▶ [THE PROBLEM] Return each line below holding the string "along".

▶ [RECORDS FOR THIS EXERCISE]
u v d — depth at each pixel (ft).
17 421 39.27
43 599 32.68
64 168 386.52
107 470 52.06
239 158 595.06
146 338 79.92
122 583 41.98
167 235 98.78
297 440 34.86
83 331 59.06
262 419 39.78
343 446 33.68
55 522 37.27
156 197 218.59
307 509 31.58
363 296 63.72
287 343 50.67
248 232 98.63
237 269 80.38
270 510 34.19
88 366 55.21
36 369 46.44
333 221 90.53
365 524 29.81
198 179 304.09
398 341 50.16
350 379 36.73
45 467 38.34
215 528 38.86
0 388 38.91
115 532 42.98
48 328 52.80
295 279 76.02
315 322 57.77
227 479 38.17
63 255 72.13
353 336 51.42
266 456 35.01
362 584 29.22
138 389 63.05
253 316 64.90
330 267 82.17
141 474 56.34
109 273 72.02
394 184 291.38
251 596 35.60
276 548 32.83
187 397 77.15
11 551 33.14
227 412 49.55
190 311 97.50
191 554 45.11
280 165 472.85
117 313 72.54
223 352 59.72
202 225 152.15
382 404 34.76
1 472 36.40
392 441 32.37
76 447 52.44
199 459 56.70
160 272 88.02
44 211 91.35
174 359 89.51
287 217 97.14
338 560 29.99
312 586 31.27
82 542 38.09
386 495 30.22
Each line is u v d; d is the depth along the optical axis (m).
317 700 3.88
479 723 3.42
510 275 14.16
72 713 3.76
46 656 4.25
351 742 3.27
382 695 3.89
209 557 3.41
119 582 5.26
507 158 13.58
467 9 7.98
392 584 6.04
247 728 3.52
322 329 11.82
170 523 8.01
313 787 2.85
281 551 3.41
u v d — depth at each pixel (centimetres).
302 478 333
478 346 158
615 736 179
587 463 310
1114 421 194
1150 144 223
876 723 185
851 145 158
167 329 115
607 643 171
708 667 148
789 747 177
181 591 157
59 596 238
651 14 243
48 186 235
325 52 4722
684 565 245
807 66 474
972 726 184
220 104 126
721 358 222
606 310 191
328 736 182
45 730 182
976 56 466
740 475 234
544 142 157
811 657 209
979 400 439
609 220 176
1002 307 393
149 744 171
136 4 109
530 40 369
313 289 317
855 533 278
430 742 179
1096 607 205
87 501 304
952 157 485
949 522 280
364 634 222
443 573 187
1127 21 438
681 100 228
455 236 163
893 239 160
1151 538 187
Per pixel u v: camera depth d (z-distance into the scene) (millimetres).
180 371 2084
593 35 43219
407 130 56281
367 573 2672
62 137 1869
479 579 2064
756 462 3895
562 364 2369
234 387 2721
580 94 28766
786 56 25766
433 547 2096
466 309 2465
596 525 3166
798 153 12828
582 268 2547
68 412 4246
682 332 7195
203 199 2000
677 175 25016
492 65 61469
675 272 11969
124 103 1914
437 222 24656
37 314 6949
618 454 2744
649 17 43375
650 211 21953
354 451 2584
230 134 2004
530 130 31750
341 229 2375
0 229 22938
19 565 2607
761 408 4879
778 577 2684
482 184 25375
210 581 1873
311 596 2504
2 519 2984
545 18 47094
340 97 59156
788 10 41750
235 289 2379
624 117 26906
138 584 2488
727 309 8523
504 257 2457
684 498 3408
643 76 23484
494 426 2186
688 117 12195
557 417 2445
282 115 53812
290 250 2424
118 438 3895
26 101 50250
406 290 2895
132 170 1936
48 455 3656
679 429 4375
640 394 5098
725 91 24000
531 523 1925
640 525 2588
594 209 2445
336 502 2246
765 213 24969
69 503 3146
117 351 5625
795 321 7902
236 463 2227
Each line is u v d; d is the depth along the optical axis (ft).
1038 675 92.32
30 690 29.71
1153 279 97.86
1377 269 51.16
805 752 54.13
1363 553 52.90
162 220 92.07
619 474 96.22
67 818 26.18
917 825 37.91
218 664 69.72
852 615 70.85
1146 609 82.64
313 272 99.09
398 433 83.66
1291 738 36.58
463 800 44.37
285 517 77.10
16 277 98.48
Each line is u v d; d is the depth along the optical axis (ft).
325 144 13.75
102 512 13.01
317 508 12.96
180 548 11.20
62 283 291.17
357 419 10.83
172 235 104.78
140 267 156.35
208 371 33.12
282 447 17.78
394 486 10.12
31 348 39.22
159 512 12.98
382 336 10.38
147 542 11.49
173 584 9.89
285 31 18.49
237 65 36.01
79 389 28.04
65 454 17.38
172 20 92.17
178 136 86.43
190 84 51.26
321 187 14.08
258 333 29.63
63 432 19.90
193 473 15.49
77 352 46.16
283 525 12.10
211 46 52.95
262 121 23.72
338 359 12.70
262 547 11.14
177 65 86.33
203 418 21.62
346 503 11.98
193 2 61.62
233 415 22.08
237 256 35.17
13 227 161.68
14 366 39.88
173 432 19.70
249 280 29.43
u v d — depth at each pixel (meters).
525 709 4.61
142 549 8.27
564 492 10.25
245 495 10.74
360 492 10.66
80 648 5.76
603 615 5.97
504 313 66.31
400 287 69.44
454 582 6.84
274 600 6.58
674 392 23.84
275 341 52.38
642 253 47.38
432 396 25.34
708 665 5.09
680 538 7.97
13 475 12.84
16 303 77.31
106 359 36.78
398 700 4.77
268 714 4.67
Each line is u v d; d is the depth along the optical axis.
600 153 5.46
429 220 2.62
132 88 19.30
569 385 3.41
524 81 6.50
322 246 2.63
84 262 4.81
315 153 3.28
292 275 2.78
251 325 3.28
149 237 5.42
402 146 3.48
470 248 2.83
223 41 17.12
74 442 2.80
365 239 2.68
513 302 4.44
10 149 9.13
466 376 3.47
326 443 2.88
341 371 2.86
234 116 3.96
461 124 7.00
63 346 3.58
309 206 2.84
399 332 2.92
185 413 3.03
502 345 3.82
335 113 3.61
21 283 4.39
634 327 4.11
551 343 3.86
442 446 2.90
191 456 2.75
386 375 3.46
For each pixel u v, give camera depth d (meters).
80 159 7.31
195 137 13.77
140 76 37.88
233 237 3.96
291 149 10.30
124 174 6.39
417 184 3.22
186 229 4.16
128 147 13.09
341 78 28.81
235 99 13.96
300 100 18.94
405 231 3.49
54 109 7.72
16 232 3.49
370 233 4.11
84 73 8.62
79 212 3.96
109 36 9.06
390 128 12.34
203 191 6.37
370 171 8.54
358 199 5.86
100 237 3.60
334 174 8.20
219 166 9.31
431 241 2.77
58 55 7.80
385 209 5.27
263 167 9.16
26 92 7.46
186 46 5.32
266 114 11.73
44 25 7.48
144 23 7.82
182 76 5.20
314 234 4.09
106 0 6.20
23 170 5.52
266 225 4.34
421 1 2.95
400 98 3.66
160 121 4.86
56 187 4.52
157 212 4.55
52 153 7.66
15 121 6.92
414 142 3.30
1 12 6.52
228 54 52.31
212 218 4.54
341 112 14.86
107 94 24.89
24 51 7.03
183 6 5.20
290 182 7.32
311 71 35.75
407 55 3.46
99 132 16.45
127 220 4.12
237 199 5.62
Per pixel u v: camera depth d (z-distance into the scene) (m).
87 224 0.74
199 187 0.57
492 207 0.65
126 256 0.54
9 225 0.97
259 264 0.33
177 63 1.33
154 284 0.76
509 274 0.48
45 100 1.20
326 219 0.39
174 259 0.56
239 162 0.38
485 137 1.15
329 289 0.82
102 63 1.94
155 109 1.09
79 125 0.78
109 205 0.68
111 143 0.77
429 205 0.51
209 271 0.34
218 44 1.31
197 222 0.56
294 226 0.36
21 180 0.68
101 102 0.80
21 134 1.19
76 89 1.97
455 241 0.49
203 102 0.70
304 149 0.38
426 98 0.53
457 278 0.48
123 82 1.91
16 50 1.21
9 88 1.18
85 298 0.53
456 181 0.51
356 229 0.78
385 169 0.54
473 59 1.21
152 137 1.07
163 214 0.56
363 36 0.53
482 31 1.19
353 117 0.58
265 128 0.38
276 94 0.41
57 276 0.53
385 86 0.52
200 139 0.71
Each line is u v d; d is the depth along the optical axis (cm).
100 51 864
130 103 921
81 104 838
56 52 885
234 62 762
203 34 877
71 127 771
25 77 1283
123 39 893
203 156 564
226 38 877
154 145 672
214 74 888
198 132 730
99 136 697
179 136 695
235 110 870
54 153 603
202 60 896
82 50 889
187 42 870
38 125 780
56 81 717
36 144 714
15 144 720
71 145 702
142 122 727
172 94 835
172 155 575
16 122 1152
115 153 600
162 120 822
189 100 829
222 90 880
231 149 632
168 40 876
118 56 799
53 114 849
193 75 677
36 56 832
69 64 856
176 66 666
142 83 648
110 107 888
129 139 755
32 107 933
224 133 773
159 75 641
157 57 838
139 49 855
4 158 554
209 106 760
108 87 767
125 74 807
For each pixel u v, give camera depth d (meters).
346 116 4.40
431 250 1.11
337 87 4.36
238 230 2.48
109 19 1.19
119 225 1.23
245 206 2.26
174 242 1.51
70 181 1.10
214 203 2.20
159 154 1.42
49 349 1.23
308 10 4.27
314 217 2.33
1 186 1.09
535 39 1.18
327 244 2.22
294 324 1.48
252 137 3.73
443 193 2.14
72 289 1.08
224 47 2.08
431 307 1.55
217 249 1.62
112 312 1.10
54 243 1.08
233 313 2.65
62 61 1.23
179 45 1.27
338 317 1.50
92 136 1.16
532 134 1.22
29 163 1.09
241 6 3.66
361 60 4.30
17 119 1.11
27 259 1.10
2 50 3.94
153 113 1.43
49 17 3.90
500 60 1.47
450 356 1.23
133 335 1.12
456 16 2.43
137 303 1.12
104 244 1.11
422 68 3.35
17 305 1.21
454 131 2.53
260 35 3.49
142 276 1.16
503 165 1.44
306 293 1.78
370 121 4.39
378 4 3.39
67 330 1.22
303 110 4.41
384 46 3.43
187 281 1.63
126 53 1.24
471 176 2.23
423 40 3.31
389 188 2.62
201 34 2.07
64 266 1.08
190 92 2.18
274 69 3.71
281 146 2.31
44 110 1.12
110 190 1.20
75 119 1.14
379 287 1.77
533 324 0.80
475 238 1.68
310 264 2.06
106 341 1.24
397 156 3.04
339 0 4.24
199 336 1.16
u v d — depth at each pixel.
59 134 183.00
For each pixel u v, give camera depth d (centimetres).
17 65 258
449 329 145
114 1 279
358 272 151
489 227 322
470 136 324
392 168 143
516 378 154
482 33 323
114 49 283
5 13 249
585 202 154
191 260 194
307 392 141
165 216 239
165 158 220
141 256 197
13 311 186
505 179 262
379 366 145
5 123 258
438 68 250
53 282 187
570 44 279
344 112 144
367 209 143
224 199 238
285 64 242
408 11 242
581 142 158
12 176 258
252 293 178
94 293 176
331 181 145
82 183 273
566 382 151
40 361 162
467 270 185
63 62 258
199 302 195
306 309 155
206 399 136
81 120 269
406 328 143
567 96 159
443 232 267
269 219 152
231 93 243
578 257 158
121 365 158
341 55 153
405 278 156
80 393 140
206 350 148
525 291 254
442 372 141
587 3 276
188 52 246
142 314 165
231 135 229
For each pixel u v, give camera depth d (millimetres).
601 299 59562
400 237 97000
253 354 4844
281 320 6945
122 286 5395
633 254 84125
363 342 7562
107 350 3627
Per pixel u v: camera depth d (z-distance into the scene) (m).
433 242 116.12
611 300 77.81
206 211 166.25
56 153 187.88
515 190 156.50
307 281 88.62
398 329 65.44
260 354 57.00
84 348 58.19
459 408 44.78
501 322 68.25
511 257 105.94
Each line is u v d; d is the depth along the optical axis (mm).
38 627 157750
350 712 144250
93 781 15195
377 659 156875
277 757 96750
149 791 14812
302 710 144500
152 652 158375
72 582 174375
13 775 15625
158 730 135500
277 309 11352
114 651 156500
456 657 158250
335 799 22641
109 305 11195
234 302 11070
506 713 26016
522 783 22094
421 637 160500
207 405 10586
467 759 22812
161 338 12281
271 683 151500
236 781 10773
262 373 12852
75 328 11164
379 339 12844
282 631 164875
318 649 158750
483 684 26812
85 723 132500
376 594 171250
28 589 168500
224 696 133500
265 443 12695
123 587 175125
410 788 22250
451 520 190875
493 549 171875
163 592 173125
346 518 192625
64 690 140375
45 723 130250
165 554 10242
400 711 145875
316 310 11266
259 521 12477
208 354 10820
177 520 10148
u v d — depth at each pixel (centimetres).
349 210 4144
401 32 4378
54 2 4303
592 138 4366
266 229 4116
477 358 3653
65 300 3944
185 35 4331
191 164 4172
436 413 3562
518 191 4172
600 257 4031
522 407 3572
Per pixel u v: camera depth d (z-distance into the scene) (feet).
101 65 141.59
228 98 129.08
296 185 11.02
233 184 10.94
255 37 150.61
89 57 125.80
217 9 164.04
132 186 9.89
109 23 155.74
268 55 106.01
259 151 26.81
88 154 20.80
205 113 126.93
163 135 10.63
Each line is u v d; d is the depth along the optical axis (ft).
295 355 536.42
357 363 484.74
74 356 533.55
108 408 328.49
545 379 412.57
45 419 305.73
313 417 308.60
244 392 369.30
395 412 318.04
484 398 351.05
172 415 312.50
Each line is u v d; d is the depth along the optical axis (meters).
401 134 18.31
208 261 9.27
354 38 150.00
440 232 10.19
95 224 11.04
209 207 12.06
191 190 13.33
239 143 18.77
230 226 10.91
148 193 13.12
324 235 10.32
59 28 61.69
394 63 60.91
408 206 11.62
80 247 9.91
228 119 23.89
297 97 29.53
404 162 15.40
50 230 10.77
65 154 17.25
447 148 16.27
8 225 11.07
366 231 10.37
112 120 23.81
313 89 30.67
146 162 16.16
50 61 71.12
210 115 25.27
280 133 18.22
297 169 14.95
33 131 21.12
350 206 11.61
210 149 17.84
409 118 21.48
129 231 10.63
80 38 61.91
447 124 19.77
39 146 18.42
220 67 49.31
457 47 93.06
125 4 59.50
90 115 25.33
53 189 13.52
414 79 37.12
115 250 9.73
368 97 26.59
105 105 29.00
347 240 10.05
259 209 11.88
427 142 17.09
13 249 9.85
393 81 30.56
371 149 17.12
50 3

▶ [OUTPUT OF THE TASK]
Each line is u v d; d is the depth along the optical axis (m).
Each line is u v d; d is the depth along the optical axis (ft).
Each line is u v d; d is the depth along the optical axis (ft).
Each line is u v d; d is the depth along the optical axis.
Each line is u v d; d is the depth along the optical axis (cm).
Each line is u v d; d is the depth along the optical axis (mm).
Each line is u v d; d is the depth along the optical axis (ft).
Each line is u v d; d is the depth along the optical axis (meters).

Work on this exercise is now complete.